When using this TLS method, the gateway instance requires:
GATEWAY_STORE_ETCD_CA_CERTIFICATE_FILE
to point to a CA certificate (ca.crt
)GATEWAY_STORE_ETCD_CERTIFICATE_FILE
to point to a public certificate file (client.crt
)GATEWAY_STORE_ETCD_PRIVATE_KEY_FILE
to point to a private key (client.crt
)
The etcd
cluster will require the same CA certificate (ca.crt
) and its own signed key pair (server.crt
, server.key
). This allows the client to verify that the server is to be trusted during the TLS handshake.

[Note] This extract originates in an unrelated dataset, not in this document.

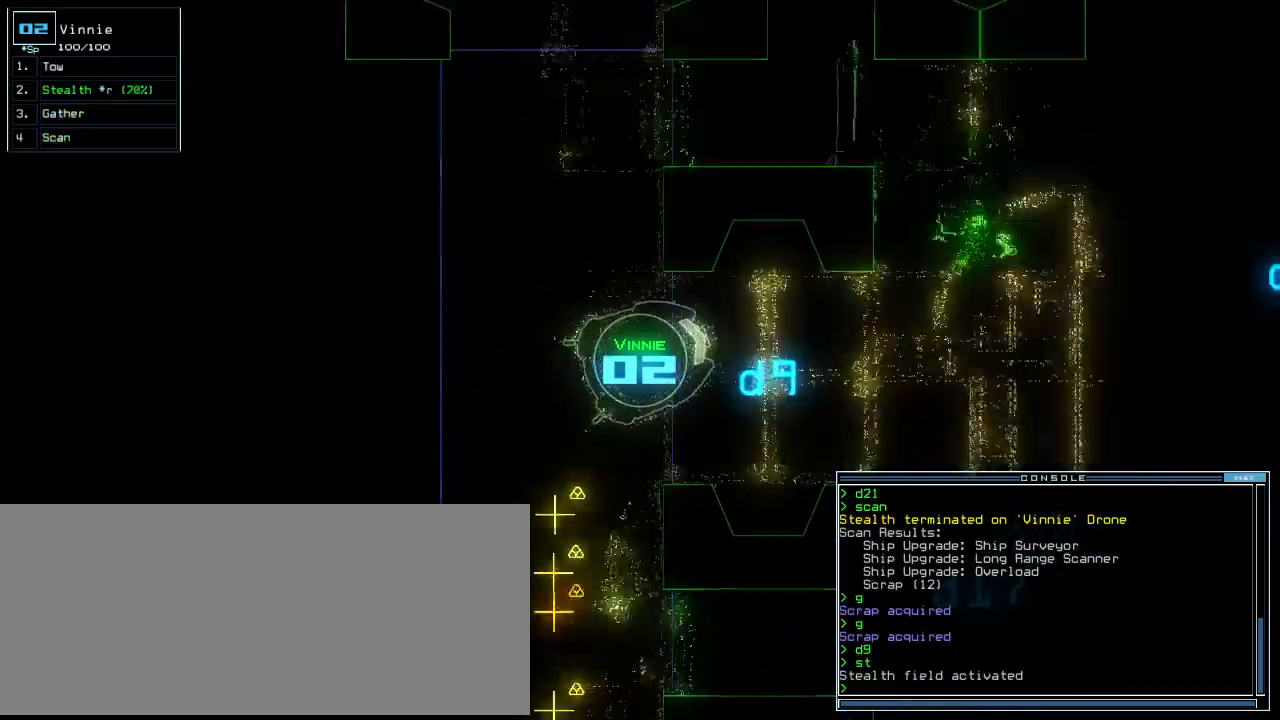
{"keys": ["up"], "events": [[200, "right", "up"], [420, "left", "down"], [480, "left", "up"]]}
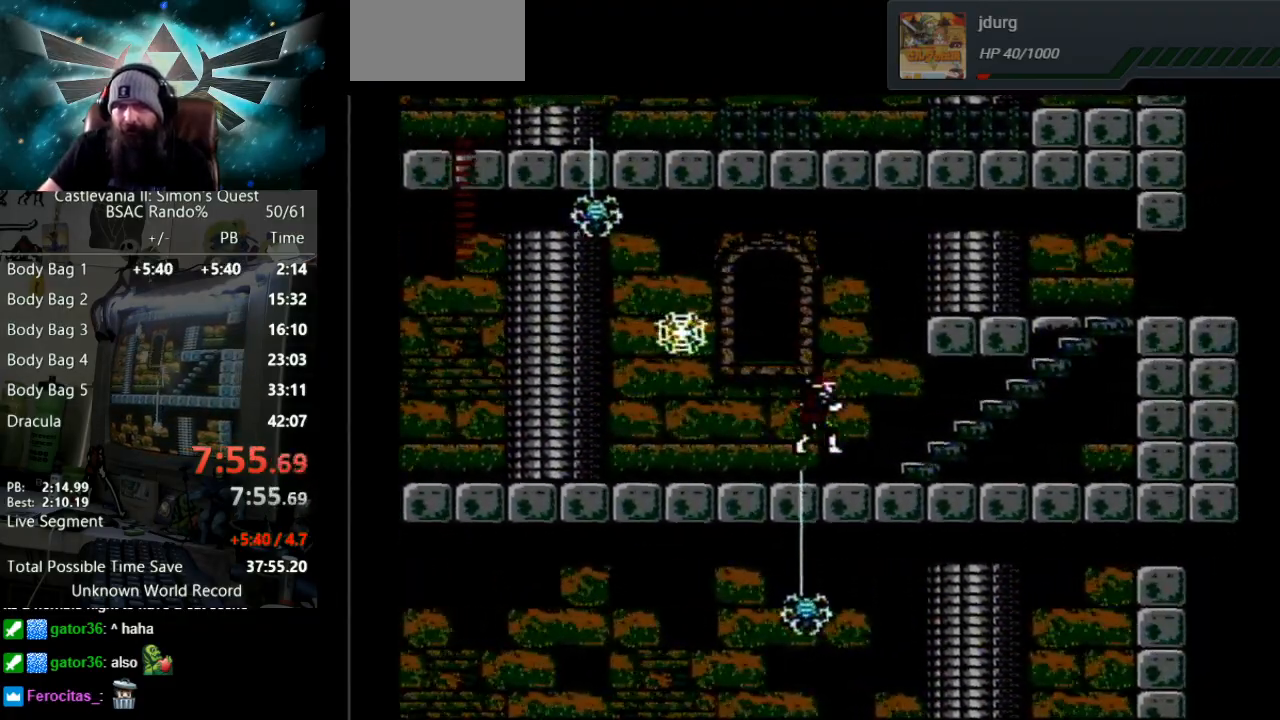
Gameplay with a controller (Nintendo layout); each line is a JSON object with the inputs held at the frame after it. "events" lists button and stick changes between this image and that frame as [ms after this image, input, new state], when the widget could be followed in between. Not read: L3 R3.
{"buttons": ["DPAD_UP"], "events": [[367, "DPAD_RIGHT", "up"], [367, "DPAD_UP", "down"]]}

Once all certificates are ready, launch the server with the following command:
>_ etcd --name infra0 --data-dir infra0 \
--client-cert-auth --trusted-ca-file=/path/to/ca.crt --cert-file=/path/to/server.crt --key-file=/path/to/server.key \
--advertise-client-urls https://127.0.0.1:2379 --listen-client-urls https://127.0.0.1:2379
Next, set the following configuration variables in the gateway instance:
Config Variable | Value |
---|---|
GATEWAY_STORE_BACKEND |
etcd |
GATEWAY_STORE_ETCD_HOSTS |
host:port |
GATEWAY_STORE_ETCD_USE_TLS |
true |
GATEWAY_STORE_ETCD_CLIENT_CERT_AUTH |
false |
GATEWAY_STORE_ETCD_CA_CERTIFICATE_FILE |
/path/to/ca.crt |
GATEWAY_STORE_ETCD_CERTIFICATE_FILE |
/path/to/client.crt |
GATEWAY_STORE_ETCD_PRIVATE_KEY_FILE |
/path/to/client.key |
Run the iagctl get services
command to check if the connection to the new database is successful. A failure to connect may result in a timeout.